Et elle y passa la tête. Alors Grethel la poussa vivement
dans le four, claqua la porte et mit le verrou. La sorcière
se mit à hurler épouvantablement. Mais Grethel s'en alla et
cette épouvantable sorcière n'eut plus qu'à rôtir.
Grethel, elle, courut aussi vite qu'elle le pouvait chez
Hansel. Elle ouvrit la petite étable et dit :
- Hansel, nous sommes libres ! La vieille sorcière est morte
!
Hansel bondit hors de sa prison, aussi rapide qu'un oiseau
dont on vient d'ouvrir la cage. Comme ils étaient heureux !
Comme ils se prirent par le cou, dansèrent et
s'embrassèrent ! N'ayant plus rien à craindre, ils
pénétrèrent dans la maison de la sorcière. Dans tous les
coins, il y avait des caisses pleines de perles et de
diamants.
- C'est encore mieux que mes petits cailloux ! dit Hansel en
remplissant ses poches.
Et Grethel ajouta
- Moi aussi, je veux en rapporter à la maison !
Et elle en mit tant qu'elle put dans son tablier.
- Maintenant, il nous faut partir, dit Hansel, si nous
voulons fuir cette forêt ensorcelée.
Au bout de quelques heures, ils arrivèrent sur les bords
d'une grande rivière.
- Nous ne pourrons pas la traverser, dit Hansel, je ne vois
ni passerelle ni pont.
- On n'y voit aucune barque non plus, dit Grethel. Mais voici
un canard blanc. Si Je lui demande, il nous aidera à
traverser.
Elle cria :
- Petit canard, petit canard,
Nous sommes Hansel et Grethel.
Il n'y a ni barque, ni gué, ni pont,
Fais-nous passer avant qu'il ne soit tard.
Le petit canard s'approcha et Hansel
se mit à califourchon sur son dos. Il demanda à sa soeur de
prendre place à côté de lui.
- Non, répondit-elle, ce serait trop lourd pour le canard.
Nous traverserons l'un après l'autre.
La bonne petite bête les mena ainsi à bon port. Quand ils
eurent donc passé l'eau sans dommage, ils s'aperçurent au
bout de quelque temps que la forêt leur devenait de plus en
plus familière.
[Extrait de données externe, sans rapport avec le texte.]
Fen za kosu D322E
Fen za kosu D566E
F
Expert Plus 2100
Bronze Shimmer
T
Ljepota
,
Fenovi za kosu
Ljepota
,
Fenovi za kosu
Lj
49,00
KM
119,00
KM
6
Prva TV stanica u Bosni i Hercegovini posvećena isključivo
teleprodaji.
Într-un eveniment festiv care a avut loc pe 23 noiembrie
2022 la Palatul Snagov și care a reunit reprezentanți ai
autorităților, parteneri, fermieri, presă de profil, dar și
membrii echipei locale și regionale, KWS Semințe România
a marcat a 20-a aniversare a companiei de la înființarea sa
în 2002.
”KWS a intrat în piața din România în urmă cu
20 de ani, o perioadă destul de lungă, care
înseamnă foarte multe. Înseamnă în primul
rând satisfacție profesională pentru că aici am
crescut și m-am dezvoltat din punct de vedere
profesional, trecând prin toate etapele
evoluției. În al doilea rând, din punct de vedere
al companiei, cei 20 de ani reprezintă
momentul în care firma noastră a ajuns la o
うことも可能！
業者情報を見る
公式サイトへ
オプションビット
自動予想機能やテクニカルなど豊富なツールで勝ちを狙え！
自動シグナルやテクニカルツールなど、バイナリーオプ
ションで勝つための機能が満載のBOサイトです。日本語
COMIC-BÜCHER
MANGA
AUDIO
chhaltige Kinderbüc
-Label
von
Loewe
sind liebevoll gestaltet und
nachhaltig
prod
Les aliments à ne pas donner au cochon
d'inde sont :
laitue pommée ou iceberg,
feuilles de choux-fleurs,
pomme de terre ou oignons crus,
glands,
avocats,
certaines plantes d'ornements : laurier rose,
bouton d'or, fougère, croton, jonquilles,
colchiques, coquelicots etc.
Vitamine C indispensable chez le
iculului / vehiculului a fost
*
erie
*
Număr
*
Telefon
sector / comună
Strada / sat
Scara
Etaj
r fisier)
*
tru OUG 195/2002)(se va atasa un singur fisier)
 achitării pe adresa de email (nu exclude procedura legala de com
Finalement, ils virent au loin la maison de
leur père. Ils se mirent à courir, se ruèrent dans la
chambre de leurs parents et sautèrent au cou de leur père.
L'homme n'avait plus eu une seule minute de bonheur depuis
qu'il avait abandonné ses enfants dans la forêt. Sa femme
était morte. Grethel secoua son tablier et les perles et les
diamants roulèrent à travers la chambre. Hansel en sortit
d'autres de ses poches, par poignées. C'en était fini des
soucis. Ils vécurent heureux tous ensemble.